Hoje, esse cenário é diferente. A ansiedade não surge apenas diante de um evento específico, mas acompanha o cotidiano. O ritmo acelerado, o excesso de informações e a sensação constante de urgência fazem com que o estado de alerta se mantenha ativo por muito mais tempo. A ansiedade deixou de ser episódica e passou a ser contínua.
Antes, o dia tinha começo, meio e fim mais claros. O trabalho terminava, a escola fechava, o descanso vinha sem tanta interferência. Atualmente, as fronteiras entre as tarefas se misturam. O celular mantém as pessoas conectadas o tempo todo, as demandas chegam fora de horário e o silêncio se tornou raro.
Esse ambiente estimula um funcionamento em alerta constante. O corpo entende que precisa estar sempre preparado, disponível e atento. Com o tempo, isso se reflete em cansaço mental, dificuldade de relaxar e sensação de que nunca é possível desligar completamente.
Em gerações anteriores, o tempo livre permitia mais presença e pausa. Hoje, ele costuma ser preenchido por telas. Checar o celular repetidamente, evitar ficar sozinho com os próprios pensamentos ou manter-se constantemente ocupado se tornaram comportamentos comuns.
Pela perspectiva do behaviorismo, esses comportamentos se mantêm porque trazem um alívio imediato da ansiedade. A distração funciona no curto prazo, mas reforça o padrão no longo prazo. O cérebro aprende que, diante do desconforto, fugir, preencher ou se ocupar é a melhor saída, perpetuando o ciclo ansioso.
A ideia de que essa é uma geração mais frágil desconsidera as mudanças no ambiente. Antes, as cobranças eram mais localizadas. Hoje, elas são constantes. A exposição aumentou, a comparação se intensificou e a sensação de desempenho contínuo se tornou regra.
A ansiedade, nesse contexto, aparece como uma resposta aprendida a um ambiente que exige demais e oferece poucas pausas. Não se trata de falta de capacidade emocional, mas de adaptação a um cenário mais exigente e acelerado.

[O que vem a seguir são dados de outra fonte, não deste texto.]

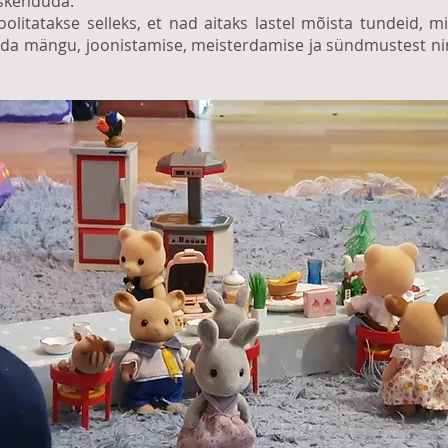
eskenduda.
litatakse selleks, et nad aitaks lastel mõista tundeid, mid
seda mängu, joonistamise, meisterdamise ja sündmustest n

Como profissional da Psicologia e em contato constante com o público jovem, é possível observar como essas mudanças impactam diretamente o comportamento. O sofrimento que aparece hoje está menos ligado à falta de recursos internos e mais à forma como o ambiente reforça determinados padrões.
A Psicologia, especialmente a partir do olhar comportamental, contribui ao identificar quais comportamentos estão sendo reforçados no dia a dia e ao ajudar na construção de respostas mais conscientes e saudáveis. Compreender o que mantém a ansiedade é um passo essencial para romper ciclos e criar novas formas de se relacionar com o tempo, com as demandas e consigo mesmo.
Falar sobre a geração ansiosa é falar sobre mudanças no comportamento, no ambiente e na forma de viver. Mesmo em um mundo acelerado, ainda é possível aprender a desacelerar, escolher respostas diferentes e cuidar da saúde emocional.